The six of them sat or stood in the Great Hall, with its walls and roof, not to mention its columns and windows, pondering. Each pondered in his or her own way, remembering previous times when pondering was less of a challenge.
The King intervened.
“I was just wondering as I was pondering,” he said, “as to why a Pixy and a Goblin should come in here as though they have been best friends forever. I just don´t get it. Pixies are fine enough creatures, with their little hats and pointy toed shoes, even if they do nick tarts and get the Dukes! But Goblins! Scum personified. Scum! I would not trust one as far as I could throw him!”
Greg looked at the fat bastard and realised the King probably couldn’t even throw a sprout at a Christmas Turkey.
Fairy Thanthat tried to pacify the King.
“My lord, don’t you remember you said you wanted to be more accessible to everyone on the planet. That you want to be seen as The Monarch of The Many. The King of the Kindred. The Leader of The Lowly. A friendly Fairy King with his beautiful Fairy Queen.”
“Fat chance of that, considering the bag of spanners I’m married to!”
Fairy Thanthat was taken aback; then she was taken a-sideways and a-down.
“Unfair my Lord. Queen Dillberry is one of the bestest Fairies ever. She is popular with all, even the Imps and Gremlins love her.”
“Do the Trolls love her?”
“Majesty the Trolls don’t love anyone since you sent Warwick Hunt to crush their revolution.”
The pondering continued, before turning into deliberating; after a while the pondering returned.

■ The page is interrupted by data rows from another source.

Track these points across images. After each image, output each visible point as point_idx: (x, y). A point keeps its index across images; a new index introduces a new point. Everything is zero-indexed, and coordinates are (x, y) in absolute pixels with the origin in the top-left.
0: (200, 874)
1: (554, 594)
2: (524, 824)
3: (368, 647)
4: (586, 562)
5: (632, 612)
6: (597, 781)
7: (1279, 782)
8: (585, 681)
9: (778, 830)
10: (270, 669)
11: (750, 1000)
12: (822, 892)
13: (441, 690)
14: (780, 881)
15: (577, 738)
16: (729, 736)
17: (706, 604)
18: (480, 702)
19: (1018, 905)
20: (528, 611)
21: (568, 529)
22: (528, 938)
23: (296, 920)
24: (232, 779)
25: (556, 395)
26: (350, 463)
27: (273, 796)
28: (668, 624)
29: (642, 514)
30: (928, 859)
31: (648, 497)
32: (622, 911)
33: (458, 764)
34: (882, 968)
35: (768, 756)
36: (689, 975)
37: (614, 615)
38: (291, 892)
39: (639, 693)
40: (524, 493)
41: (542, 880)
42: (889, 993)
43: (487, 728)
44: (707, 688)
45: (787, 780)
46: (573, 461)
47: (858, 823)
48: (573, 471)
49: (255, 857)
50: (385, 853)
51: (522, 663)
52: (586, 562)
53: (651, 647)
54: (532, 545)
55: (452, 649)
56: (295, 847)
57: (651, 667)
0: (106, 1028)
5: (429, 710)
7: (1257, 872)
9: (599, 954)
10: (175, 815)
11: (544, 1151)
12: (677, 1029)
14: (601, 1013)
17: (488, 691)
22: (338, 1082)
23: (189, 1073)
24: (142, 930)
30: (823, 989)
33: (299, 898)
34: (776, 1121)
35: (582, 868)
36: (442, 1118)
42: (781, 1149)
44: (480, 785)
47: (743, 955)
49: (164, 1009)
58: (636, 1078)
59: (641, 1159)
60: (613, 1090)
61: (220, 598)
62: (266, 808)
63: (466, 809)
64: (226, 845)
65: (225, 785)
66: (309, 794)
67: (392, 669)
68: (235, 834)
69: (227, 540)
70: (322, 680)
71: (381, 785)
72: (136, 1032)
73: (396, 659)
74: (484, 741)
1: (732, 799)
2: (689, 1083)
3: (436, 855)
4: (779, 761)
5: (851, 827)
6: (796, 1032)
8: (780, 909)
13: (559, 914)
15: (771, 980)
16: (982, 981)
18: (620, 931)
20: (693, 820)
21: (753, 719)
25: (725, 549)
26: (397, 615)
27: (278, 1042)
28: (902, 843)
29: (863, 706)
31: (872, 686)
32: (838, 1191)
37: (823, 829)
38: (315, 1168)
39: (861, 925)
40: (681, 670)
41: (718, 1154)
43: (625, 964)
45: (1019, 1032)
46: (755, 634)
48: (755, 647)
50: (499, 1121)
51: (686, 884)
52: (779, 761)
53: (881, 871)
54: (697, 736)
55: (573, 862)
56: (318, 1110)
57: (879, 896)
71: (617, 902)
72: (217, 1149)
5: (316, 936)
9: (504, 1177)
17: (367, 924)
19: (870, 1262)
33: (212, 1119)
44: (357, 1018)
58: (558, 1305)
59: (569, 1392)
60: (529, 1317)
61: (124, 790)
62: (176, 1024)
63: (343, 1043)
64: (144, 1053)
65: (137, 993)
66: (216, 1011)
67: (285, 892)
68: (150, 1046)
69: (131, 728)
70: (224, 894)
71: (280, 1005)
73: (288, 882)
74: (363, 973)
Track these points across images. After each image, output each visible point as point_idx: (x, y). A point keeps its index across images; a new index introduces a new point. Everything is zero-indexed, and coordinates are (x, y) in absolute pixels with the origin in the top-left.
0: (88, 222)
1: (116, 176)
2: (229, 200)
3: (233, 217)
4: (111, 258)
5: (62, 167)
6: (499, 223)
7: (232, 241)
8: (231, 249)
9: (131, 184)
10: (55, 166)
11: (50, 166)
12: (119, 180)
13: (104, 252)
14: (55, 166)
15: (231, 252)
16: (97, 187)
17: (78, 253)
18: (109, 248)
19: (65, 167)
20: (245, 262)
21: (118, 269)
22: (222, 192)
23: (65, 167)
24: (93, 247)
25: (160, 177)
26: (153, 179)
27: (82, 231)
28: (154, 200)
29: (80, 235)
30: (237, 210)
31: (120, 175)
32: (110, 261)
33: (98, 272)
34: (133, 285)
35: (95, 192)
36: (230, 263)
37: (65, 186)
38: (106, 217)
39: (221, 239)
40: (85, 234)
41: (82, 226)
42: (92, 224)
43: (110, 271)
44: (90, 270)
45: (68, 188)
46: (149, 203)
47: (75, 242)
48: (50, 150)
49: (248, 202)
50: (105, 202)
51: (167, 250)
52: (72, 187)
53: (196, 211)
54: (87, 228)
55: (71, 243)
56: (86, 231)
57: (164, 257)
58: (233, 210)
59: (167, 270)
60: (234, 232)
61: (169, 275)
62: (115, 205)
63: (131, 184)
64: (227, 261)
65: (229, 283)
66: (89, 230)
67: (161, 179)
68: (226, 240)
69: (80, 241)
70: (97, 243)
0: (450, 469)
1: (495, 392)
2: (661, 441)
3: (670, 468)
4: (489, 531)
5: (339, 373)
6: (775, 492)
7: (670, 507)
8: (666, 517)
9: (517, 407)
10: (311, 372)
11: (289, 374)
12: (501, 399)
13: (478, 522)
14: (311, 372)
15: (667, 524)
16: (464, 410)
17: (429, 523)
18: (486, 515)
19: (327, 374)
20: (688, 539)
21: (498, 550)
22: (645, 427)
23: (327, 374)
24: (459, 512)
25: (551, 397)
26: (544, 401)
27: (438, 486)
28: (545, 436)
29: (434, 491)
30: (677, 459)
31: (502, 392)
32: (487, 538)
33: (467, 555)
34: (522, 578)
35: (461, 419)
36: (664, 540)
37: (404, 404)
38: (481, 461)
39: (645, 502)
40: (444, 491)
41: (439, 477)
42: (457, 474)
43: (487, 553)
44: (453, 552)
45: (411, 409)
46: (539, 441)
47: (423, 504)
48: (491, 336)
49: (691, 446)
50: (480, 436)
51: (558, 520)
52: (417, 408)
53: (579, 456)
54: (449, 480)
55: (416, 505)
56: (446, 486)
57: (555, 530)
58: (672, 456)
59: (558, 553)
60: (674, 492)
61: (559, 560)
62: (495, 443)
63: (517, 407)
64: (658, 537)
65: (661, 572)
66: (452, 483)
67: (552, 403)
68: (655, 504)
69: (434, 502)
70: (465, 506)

“You’re right as always, the other one. Why even my daughter Princess Layer says she likes Goblin friends. Bless me with the sign of Titania but you’re right! Sorry disgusting Goblin scum; didn’t mean to offend.”
“I’m not offended boss. I’m used to being at the foot of the tree. However I am a really useful Goblin when you get to know me.”
The panel continued to ponderously ponder possibilities. Was there a way to help the petrified Pixy in his Quest for a cure? Would he be forever reliant on lard? Would he ever manage to pull Fairy Hanny?
“Queen Dillberry could probably help,” said Fairy Nouf.
“Fair enough,” said the King. “Let’s go and ask her.”